Raleigh is years behind most leading urban areas when it comes to alternatives to the automobile. Most every region I’ve lived at least attempts mass transit. The “competition” hasn’t always succeeded but even the attempts are better than the anemic, unreliable services in this place. One morning trying to be a good citizen, my best effort to ride the TTA Red Line to RTP went awry. The driver inexplicably exited onto US1 South and would have taken us on an unplanned junket to Southern Pine had I not walked forward and queried her as to where exactly we were going.
“I don’t know,” she wailed, nearly weeping. When it happened a second time, I vowed to hitchhike if necessary.
So. ‘Bout damned time for an auto reduction policy via a leveled playing field.

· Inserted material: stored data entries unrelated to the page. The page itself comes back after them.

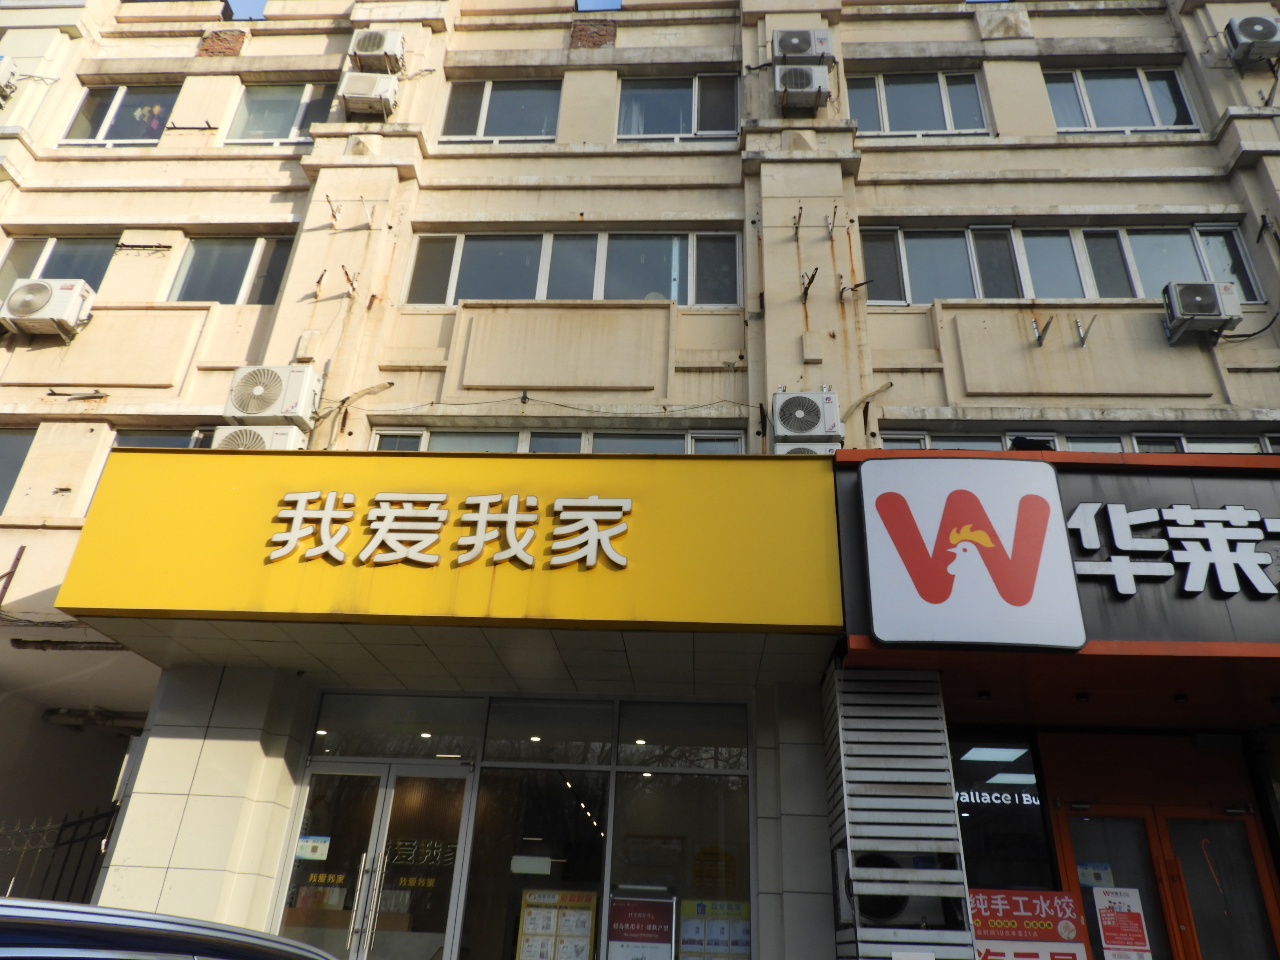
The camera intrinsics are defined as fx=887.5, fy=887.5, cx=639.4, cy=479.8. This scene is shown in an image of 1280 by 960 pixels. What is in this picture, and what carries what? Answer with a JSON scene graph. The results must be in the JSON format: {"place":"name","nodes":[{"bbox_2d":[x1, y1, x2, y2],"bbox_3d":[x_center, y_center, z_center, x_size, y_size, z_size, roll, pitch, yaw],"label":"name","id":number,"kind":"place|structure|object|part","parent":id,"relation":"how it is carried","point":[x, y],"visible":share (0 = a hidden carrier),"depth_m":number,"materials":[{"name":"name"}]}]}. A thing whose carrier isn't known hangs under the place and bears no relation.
{"place":"outdoors","nodes":[
{"label":"outdoors","id":0,"kind":"place"},
{"bbox_2d":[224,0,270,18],"label":"sky","id":1,"kind":"structure","parent":0,"point":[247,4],"materials":[{"name":"blue"}]},
{"bbox_2d":[0,0,1279,959],"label":"building","id":2,"kind":"structure","parent":0,"point":[791,262],"depth_m":9.04,"materials":[{"name":"paint"}]},
{"bbox_2d":[0,56,18,102],"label":"air conditioner","id":3,"kind":"object","parent":2,"relation":"attached to","point":[6,76],"visible":0.99,"depth_m":10.30,"materials":[{"name":"white plastic"}]},
{"bbox_2d":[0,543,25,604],"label":"metal rod","id":4,"kind":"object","parent":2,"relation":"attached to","point":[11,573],"visible":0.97,"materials":[{"name":"brown metal"}]},
{"bbox_2d":[0,427,36,511],"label":"window","id":5,"kind":"structure","parent":2,"relation":"in","point":[1,455],"depth_m":8.49,"materials":[{"name":"grey glass"}]},
{"bbox_2d":[0,277,95,340],"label":"air conditioner","id":6,"kind":"object","parent":2,"relation":"attached to","point":[46,286],"visible":0.98,"depth_m":8.48,"materials":[{"name":"white plastic"}]},
{"bbox_2d":[0,235,116,296],"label":"window","id":7,"kind":"structure","parent":2,"relation":"in","point":[27,270],"depth_m":9.56,"materials":[{"name":"grey glass"}]},
{"bbox_2d":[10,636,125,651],"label":"pipe","id":8,"kind":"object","parent":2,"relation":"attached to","point":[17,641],"visible":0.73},
{"bbox_2d":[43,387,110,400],"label":"metal bracket","id":9,"kind":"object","parent":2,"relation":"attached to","point":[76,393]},
{"bbox_2d":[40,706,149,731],"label":"pipe","id":10,"kind":"object","parent":2,"relation":"attached to","point":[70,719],"visible":0.72,"depth_m":10.05,"materials":[{"name":"metal"}]},
{"bbox_2d":[60,83,181,145],"bbox_3d":[-6.333,-4.415,10.917,1.625,1.132,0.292,1,-26,3],"label":"window","id":11,"kind":"structure","parent":2,"relation":"in","point":[115,108],"depth_m":10.95,"materials":[{"name":"glass"}]},
{"bbox_2d":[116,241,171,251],"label":"metal bracket","id":12,"kind":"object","parent":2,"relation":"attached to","point":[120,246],"visible":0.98,"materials":[{"name":"brown metal"}]},
{"bbox_2d":[112,427,215,447],"bbox_3d":[-4.343,-0.089,8.183,1.127,0.909,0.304,1,-26,3],"label":"window","id":13,"kind":"structure","parent":2,"relation":"in","point":[152,437],"depth_m":8.27,"materials":[{"name":"grey glass"}]},
{"bbox_2d":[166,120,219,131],"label":"metal bracket","id":14,"kind":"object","parent":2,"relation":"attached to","point":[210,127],"visible":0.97,"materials":[{"name":"brown metal"}]},
{"bbox_2d":[168,234,295,303],"bbox_3d":[-4.309,-2.177,9.484,1.524,1.070,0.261,1,-26,3],"label":"window","id":15,"kind":"structure","parent":2,"relation":"in","point":[200,259],"depth_m":9.48,"materials":[{"name":"glass"}]},
{"bbox_2d":[213,424,307,449],"bbox_3d":[-3.184,-0.248,7.343,0.700,0.424,0.410,1,-26,3],"label":"air conditioner","id":16,"kind":"object","parent":2,"relation":"attached to","point":[226,439],"visible":0.45,"depth_m":7.29,"materials":[{"name":"white plastic"}]},
{"bbox_2d":[225,364,321,427],"bbox_3d":[-3.174,-0.691,7.615,0.746,0.554,0.430,1,-26,3],"label":"air conditioner","id":17,"kind":"object","parent":2,"relation":"attached to","point":[258,393],"visible":0.95,"depth_m":7.47,"materials":[{"name":"white plastic"}]},
{"bbox_2d":[223,81,338,144],"bbox_3d":[-4.310,-4.395,10.788,1.513,1.154,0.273,1,-26,3],"label":"window","id":18,"kind":"structure","parent":2,"relation":"in","point":[284,122],"depth_m":10.81,"materials":[{"name":"glass"}]},
{"bbox_2d":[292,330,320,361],"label":"junction box","id":19,"kind":"object","parent":2,"relation":"attached to","point":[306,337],"visible":0.9,"depth_m":8.33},
{"bbox_2d":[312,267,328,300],"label":"metal bracket","id":20,"kind":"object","parent":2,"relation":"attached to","point":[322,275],"visible":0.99,"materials":[{"name":"brown metal"}]},
{"bbox_2d":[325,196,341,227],"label":"metal bracket","id":21,"kind":"object","parent":2,"relation":"attached to","point":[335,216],"visible":0.99,"depth_m":9.20,"materials":[{"name":"metal"}]},
{"bbox_2d":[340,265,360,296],"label":"metal bracket","id":22,"kind":"object","parent":2,"relation":"attached to","point":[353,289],"visible":0.99,"depth_m":8.65,"materials":[{"name":"metal"}]},
{"bbox_2d":[316,380,395,442],"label":"pipe","id":23,"kind":"object","parent":2,"relation":"attached to","point":[390,383],"visible":0.93,"depth_m":8.07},
{"bbox_2d":[337,72,398,118],"bbox_3d":[-2.980,-4.159,9.724,0.598,0.519,0.470,1,-26,3],"label":"air conditioner","id":24,"kind":"object","parent":2,"relation":"attached to","point":[356,95],"visible":0.98,"depth_m":9.56,"materials":[{"name":"plastic"}]},
{"bbox_2d":[274,755,470,959],"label":"glass door","id":25,"kind":"structure","parent":2,"relation":"in","point":[382,791],"depth_m":6.32,"materials":[{"name":"clear glass"}]},
{"bbox_2d":[294,834,330,860],"bbox_3d":[-2.335,2.628,6.311,0.294,0.158,0.046,-3,-27,11],"label":"door notice","id":26,"kind":"object","parent":25,"relation":"attached to","point":[308,845],"visible":0.98,"depth_m":6.30,"materials":[{"name":"white paper"}]},
{"bbox_2d":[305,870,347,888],"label":"door lettering","id":27,"kind":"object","parent":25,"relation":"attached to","point":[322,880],"visible":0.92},
{"bbox_2d":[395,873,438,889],"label":"door lettering","id":28,"kind":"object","parent":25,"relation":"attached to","point":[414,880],"visible":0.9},
{"label":"door handles","id":29,"kind":"part","parent":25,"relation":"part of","materials":[{"name":"silver metal"}]},
{"bbox_2d":[351,28,405,72],"bbox_3d":[-2.934,-4.761,9.933,0.559,0.493,0.443,1,-26,3],"label":"air conditioner","id":30,"kind":"object","parent":2,"relation":"attached to","point":[366,49],"visible":0.96,"depth_m":9.77,"materials":[{"name":"plastic"}]},
{"bbox_2d":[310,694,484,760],"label":"transom window","id":31,"kind":"structure","parent":2,"relation":"in","point":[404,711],"depth_m":6.78,"materials":[{"name":"glass"}]},
{"bbox_2d":[57,444,844,640],"bbox_3d":[-1.298,0.478,6.275,5.818,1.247,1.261,1,-26,3],"label":"yellow sign","id":32,"kind":"object","parent":2,"relation":"attached to","point":[189,455],"visible":0.95,"depth_m":5.93,"materials":[{"name":"yellow"}]},
{"bbox_2d":[270,492,622,568],"bbox_3d":[-1.409,0.350,6.213,2.883,0.549,0.111,1,-26,3],"label":"sign lettering","id":33,"kind":"object","parent":32,"relation":"attached to","point":[298,520],"visible":0.96,"depth_m":6.21,"materials":[{"name":"white plastic"}]},
{"bbox_2d":[440,77,561,142],"bbox_3d":[-1.595,-4.314,10.502,1.556,1.137,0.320,1,-26,3],"label":"window","id":34,"kind":"structure","parent":2,"relation":"in","point":[486,133],"depth_m":10.49,"materials":[{"name":"glass"}]},
{"bbox_2d":[369,425,750,453],"bbox_3d":[-0.719,-0.132,7.831,3.316,0.742,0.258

First of all, go ahead and install the tolls on 540. Toll roads are a fine, proven way to generate revenue for roads I don’t use, but they don’t spread the pain out where it will exact the greatest benefit. In addition, a gas tax, that’s right, a dime, a quarter, on each and every gallon of the oily, poisonous gick, the proceeds to go to mitigating the mess cars leave everywhere they go. The way it works now, revenue the city gets from me and others who refuse to drive (which ain’t much, I’ll admit—lifestyle choice) goes to paying for y’all’s mess and I am over it. Fair is fair. Level the costs and obliterate the free ride the car has had for too long. If fairness were to become the standard instead of the subsidized, ubiquitous hustle that has gone on so long as to be unrecognized, we might actually begin to see some substantive changes in how we get around and some actual environmental improvements, for the better of all.